Let’s start by importing the SpectralClustering class from the cluster module into Scikit-learn:
from sklearn.cluster import SpectralClustering
Next, let’s define our SpectralClustering class instance with five clusters:
spectral_cluster_model= SpectralClustering( n_clusters=5, random_state=25, n_neighbors=8, affinity='nearest_neighbors' )
Next, let’s define our model object for our inputs and store the results in the same data frame:
X['cluster'] = spectral_cluster_model.fit_predict(X[['Age', 'Spending Score (1-100)']])
Finally, let’s plot our clusters:
fig, ax = plt.subplots() sns.scatterplot(x='Age', y='Spending Score (1-100)', data=X, hue="cluster", ax=ax) ax.set(title="Spectral Clustering")
We see that clusters one, two, three and four are quite distinct while cluster zero looks quite large. Generally, we see some of the same patterns with groups of clusters as with K-means and GMM, although the previous methods gave better separation between the clusters. Again, spectral clustering is best suited for problems involving much larger datasets, such as those with hundreds to thousands of entries and millions of rows.

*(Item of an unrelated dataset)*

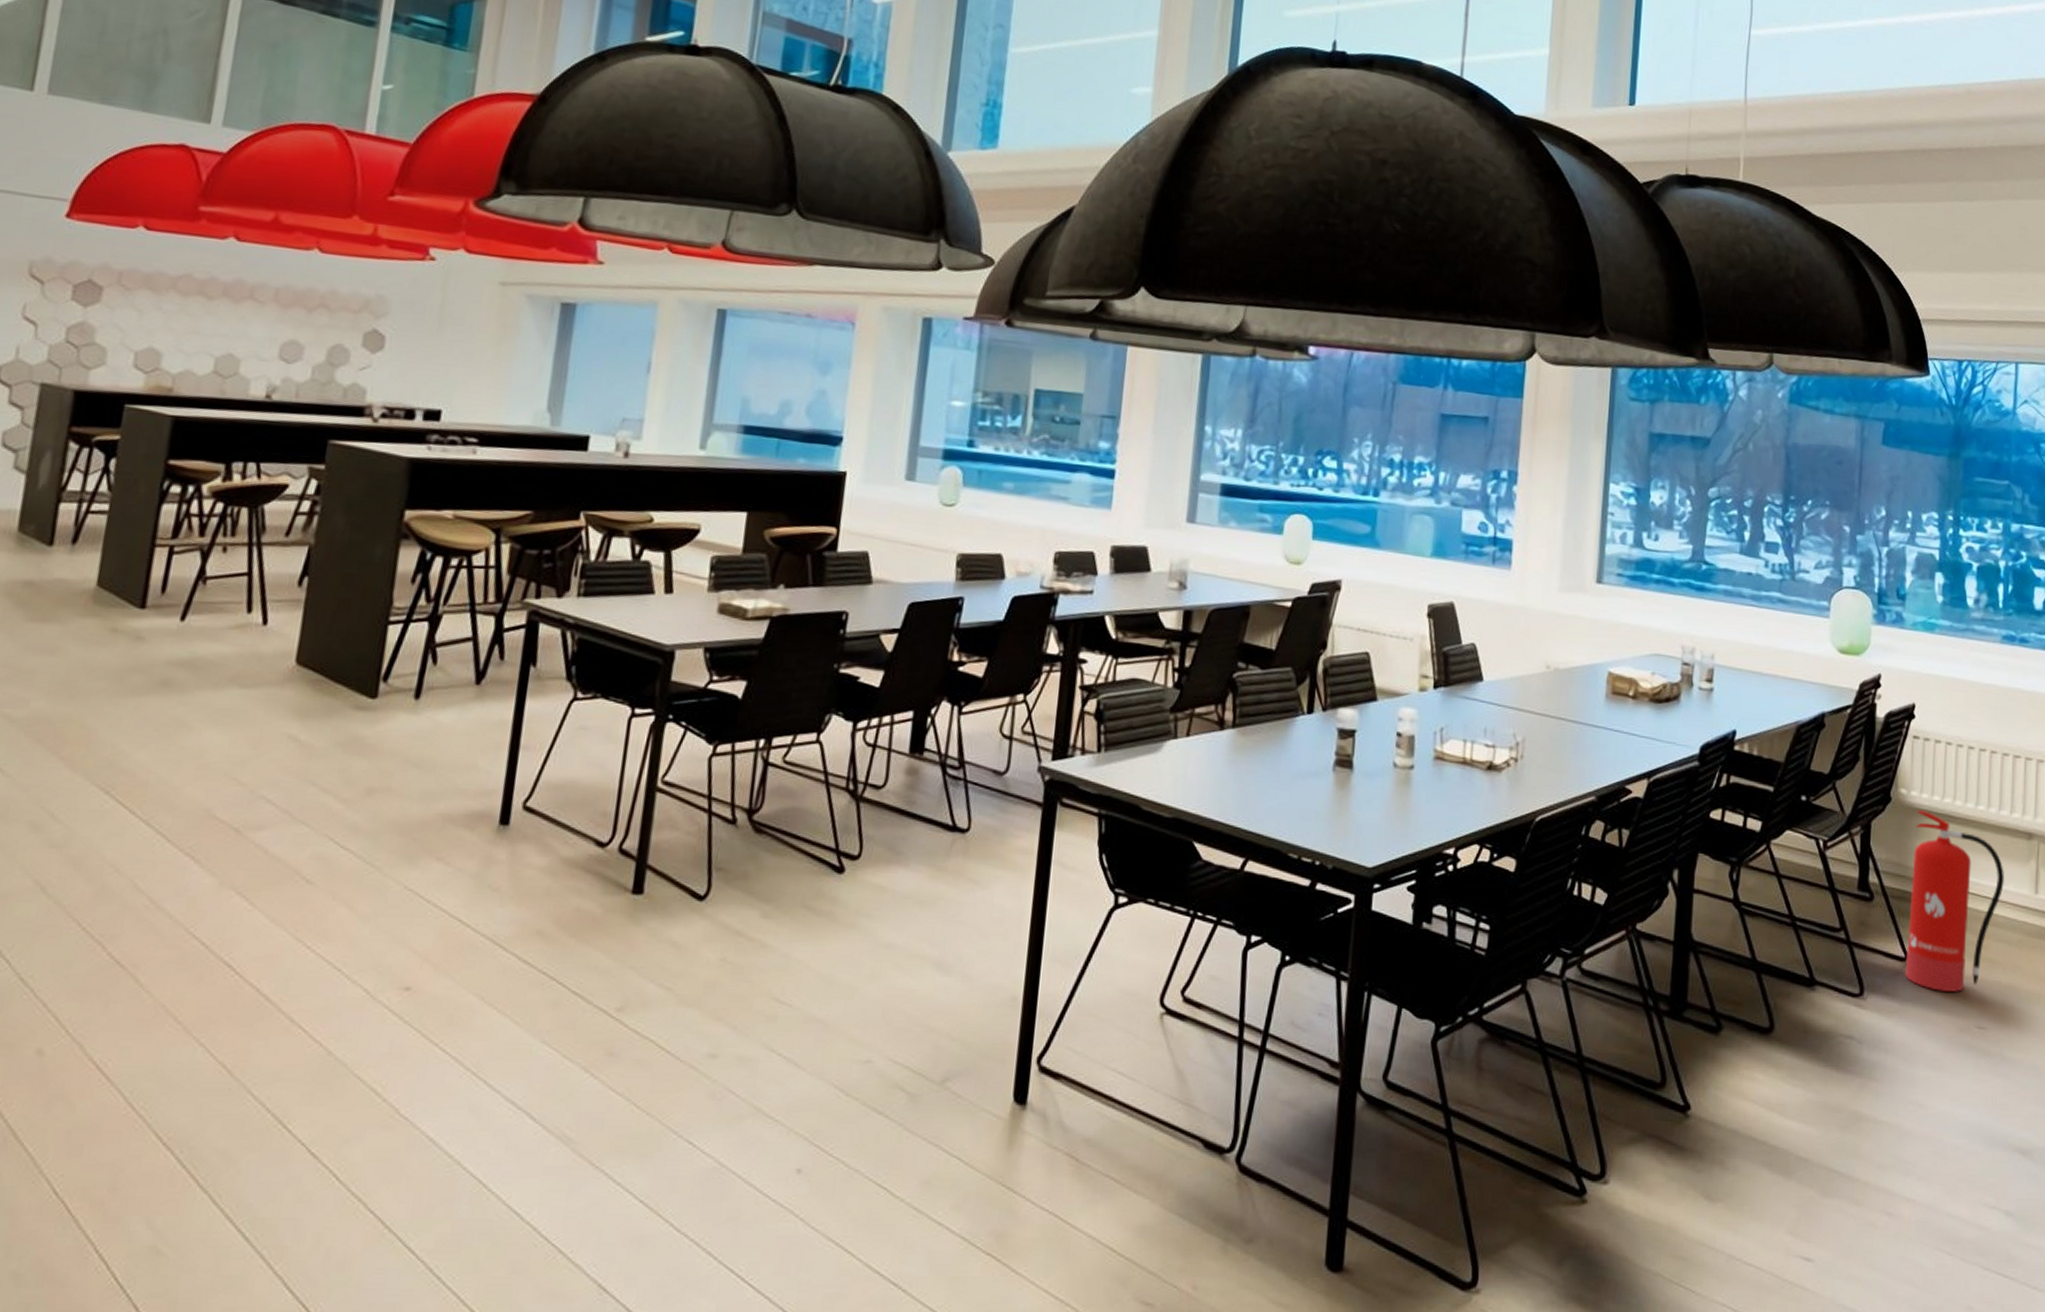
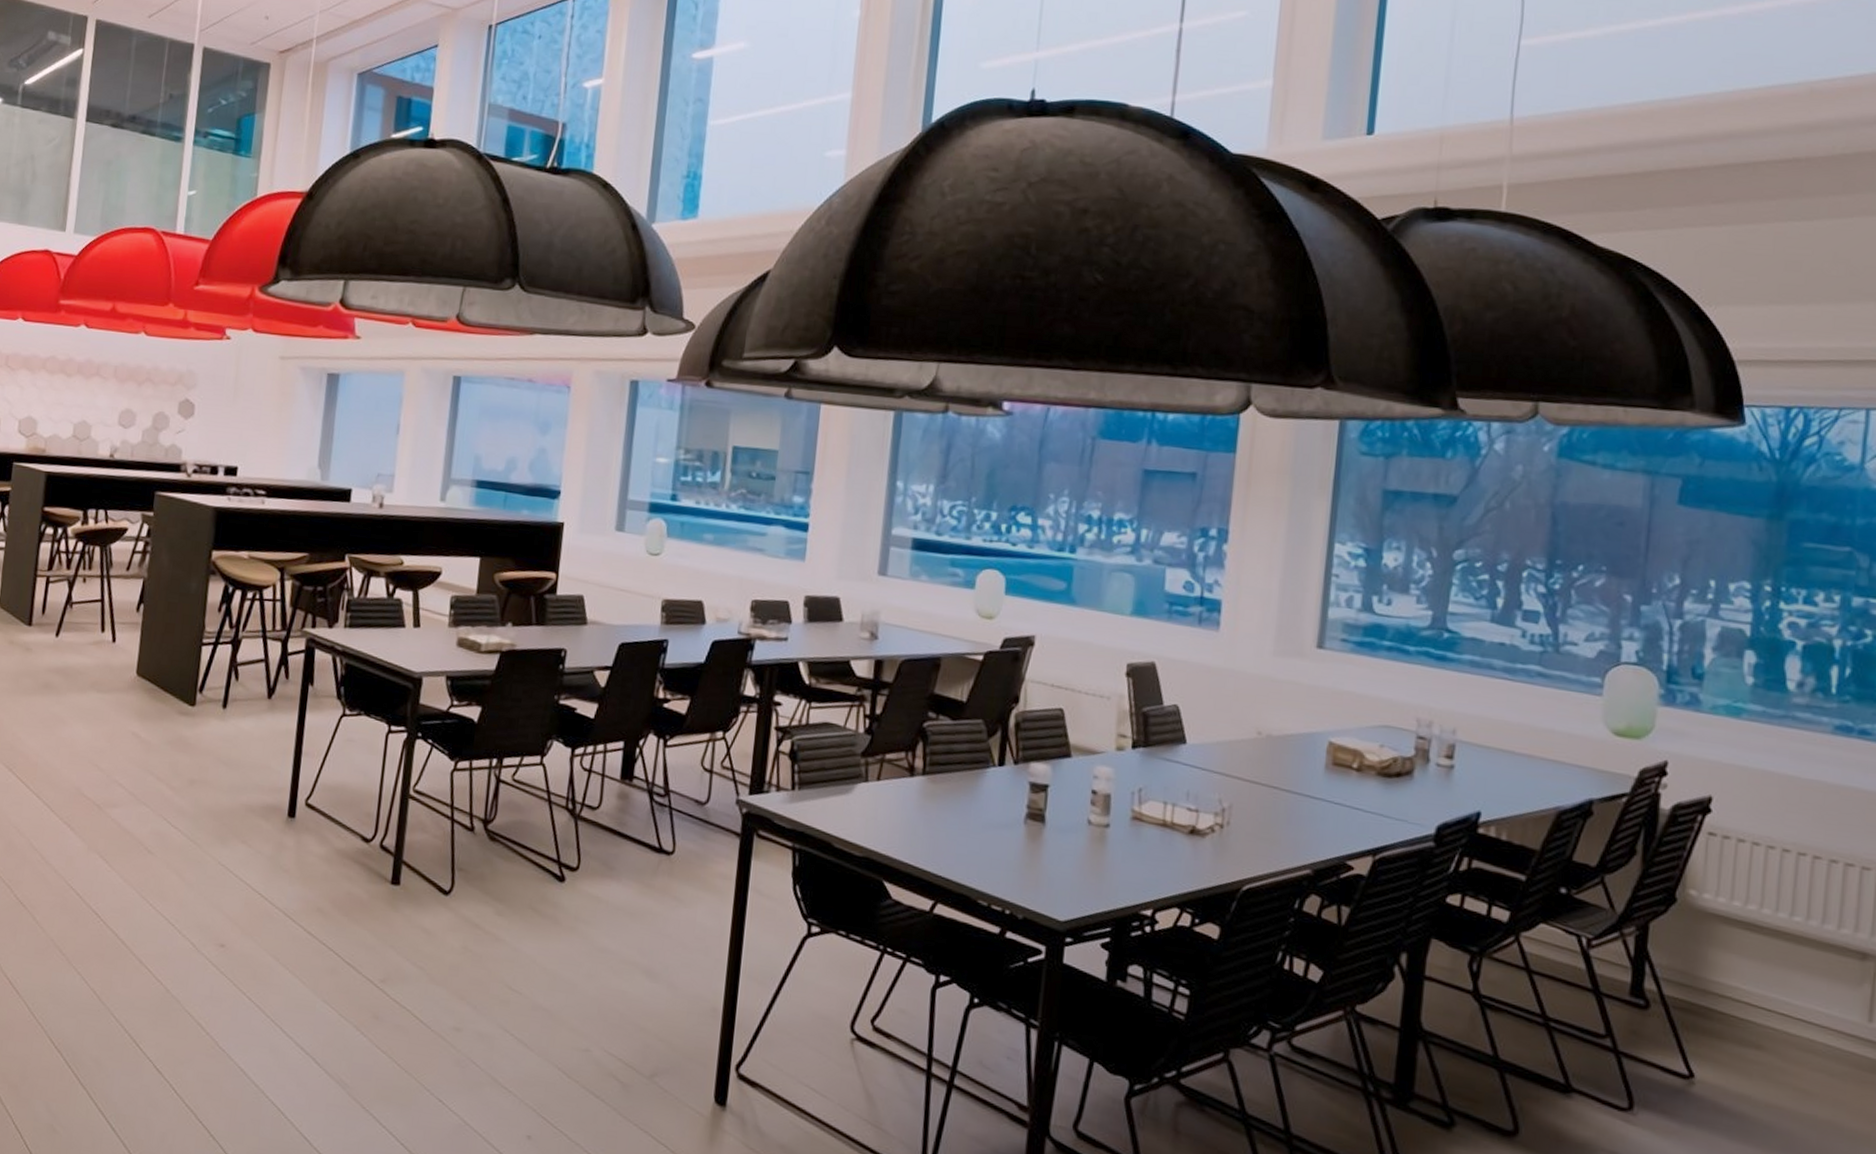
fire extinguisher: present [1905,809,2005,992] -> none [1688,914,1827,1121]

The code for this article is available on GitHub.
Add clustering to your toolbox
Although we have only considered cluster analysis in the context of customer segmentation, it is broadly applicable to a wide range of industries. The clustering methods we have discussed have been used to solve a wide range of problems. K-means pooling was used to identify vulnerable patient populations. Gaussian mixture models have been used to detect illegal market activities such as fraudulent trading, pump and dump and stuffing of quotes. Spectral grouping methods have been used to solve complex health problems such as grouping of medical terms for the discovery of health care knowledge.

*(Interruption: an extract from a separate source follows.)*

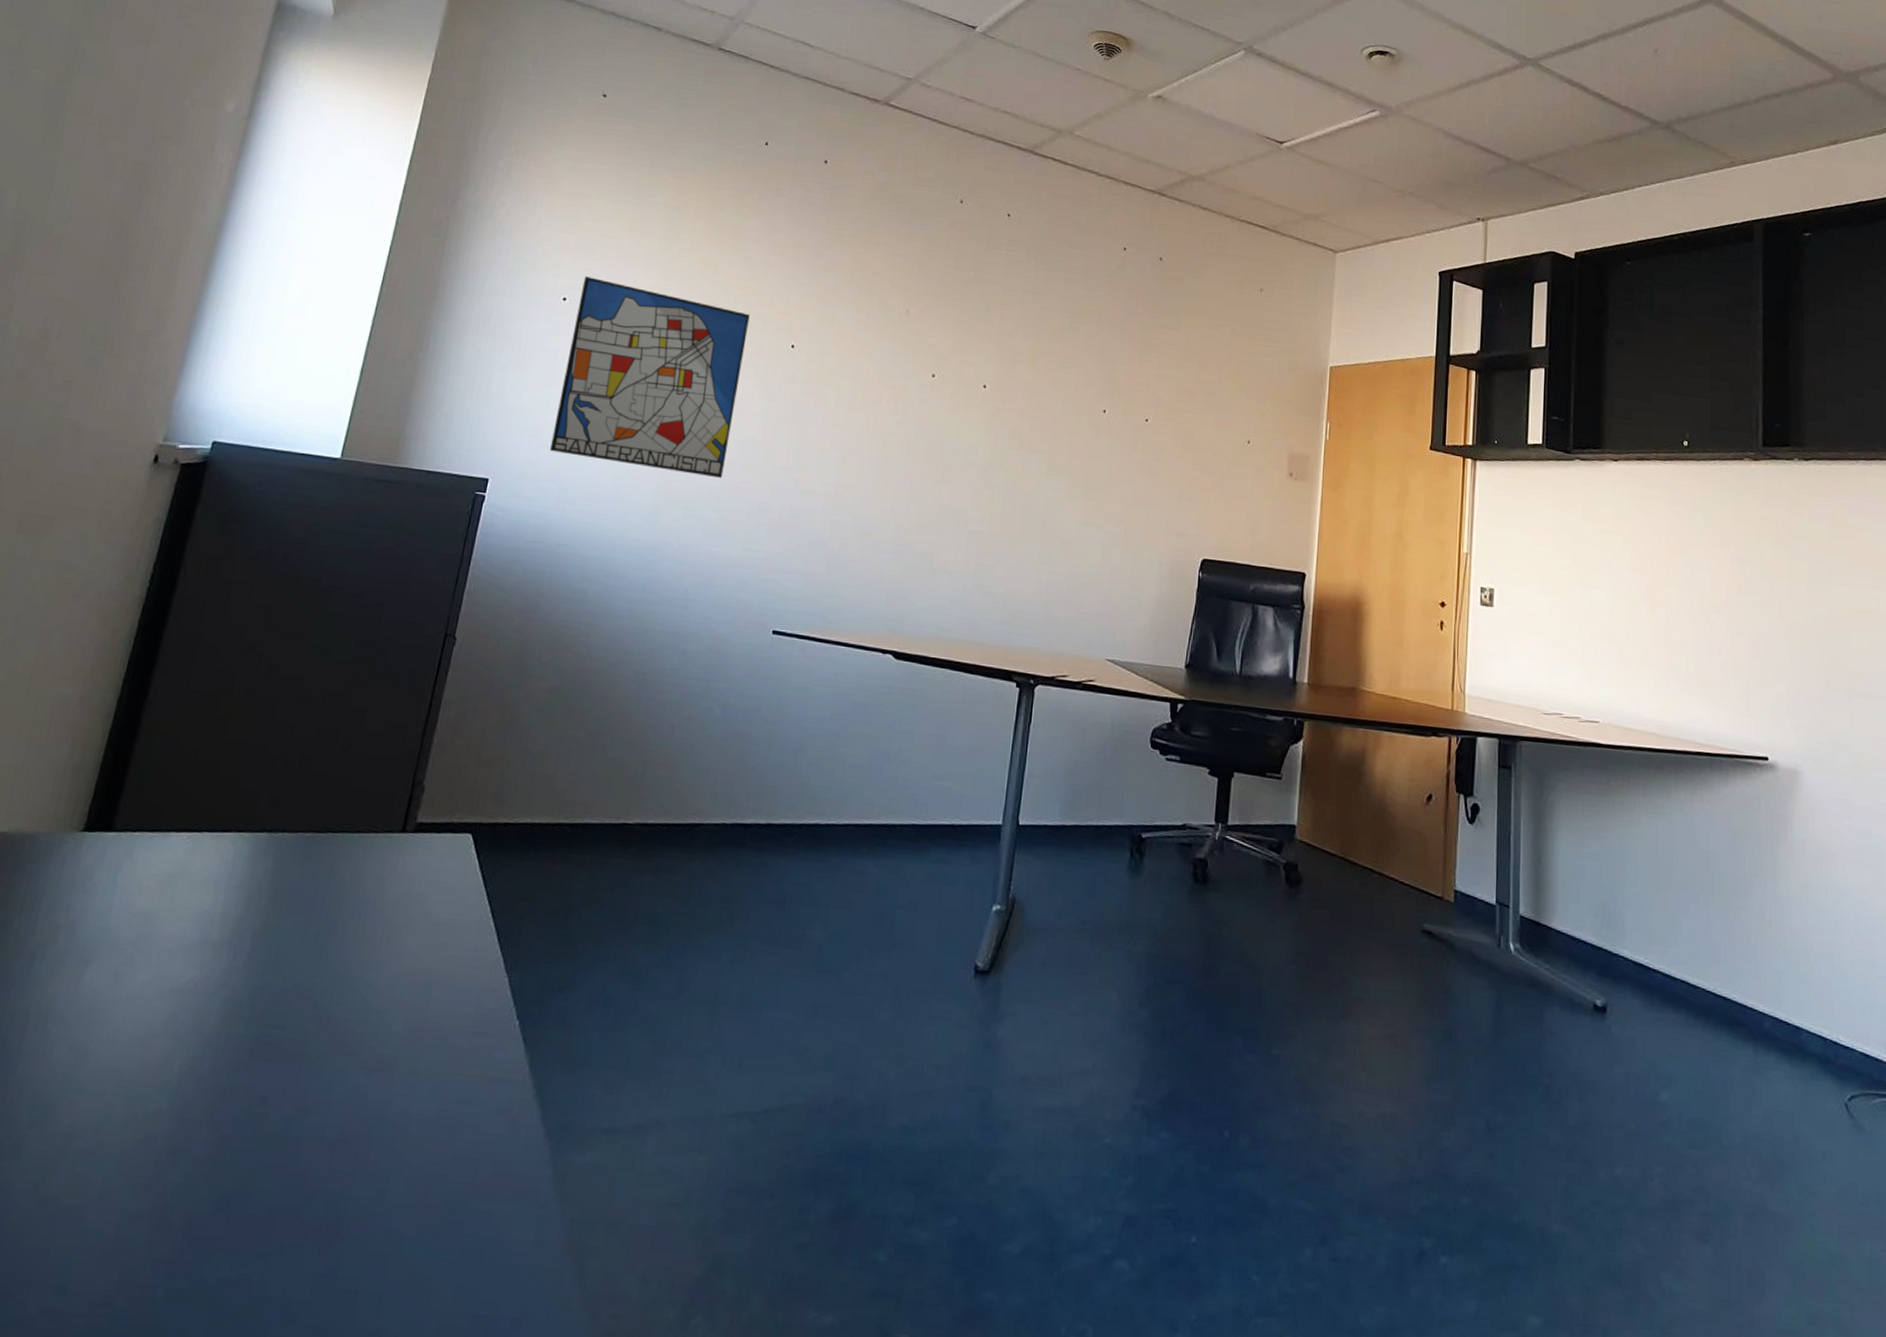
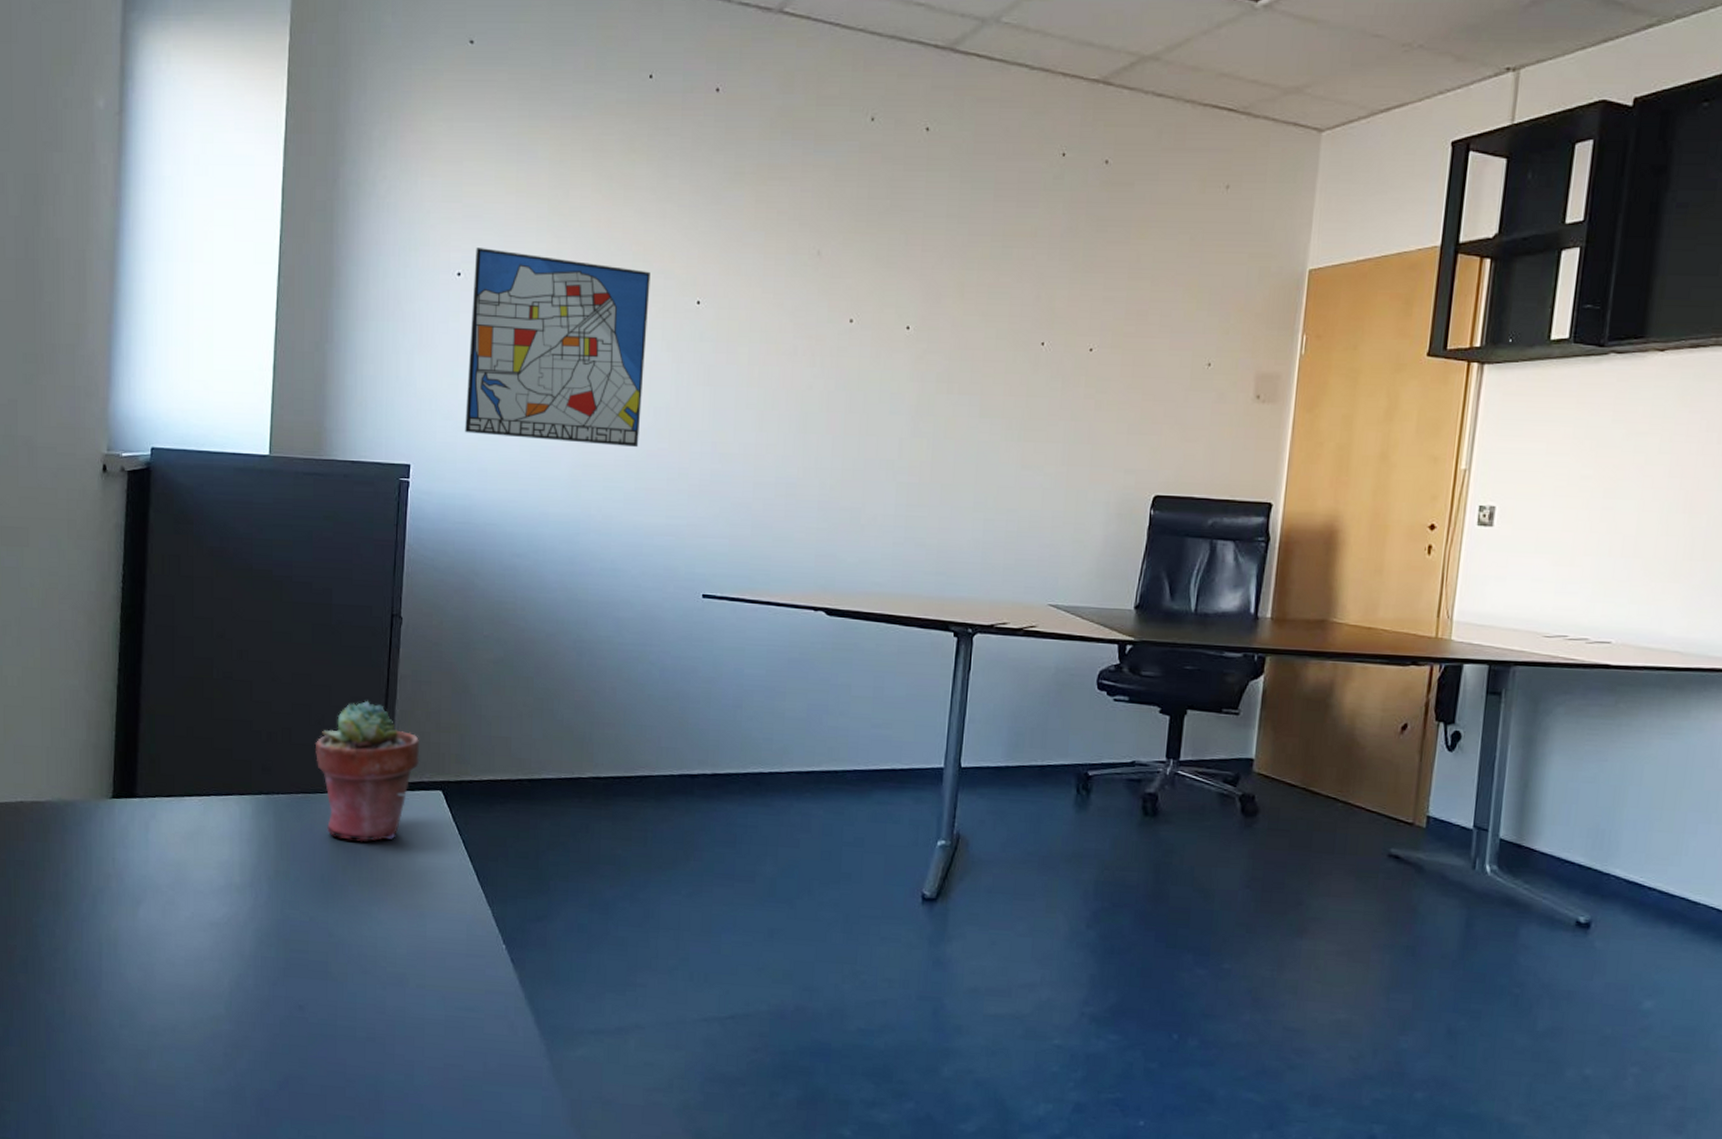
potted succulent: none [333,727,455,892] -> present [314,700,420,842]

No matter what industry, any modern organization or business can find great value in being able to identify important clusters from their data. Python provides many easy-to-implement tools for performing cluster analysis at all levels of data complexity. In addition, having a good knowledge of the methods that work best given the complexity of the data is an invaluable skill for any data scientist. What we’ve covered provides a solid foundation for data scientists starting to learn how to perform cluster analysis.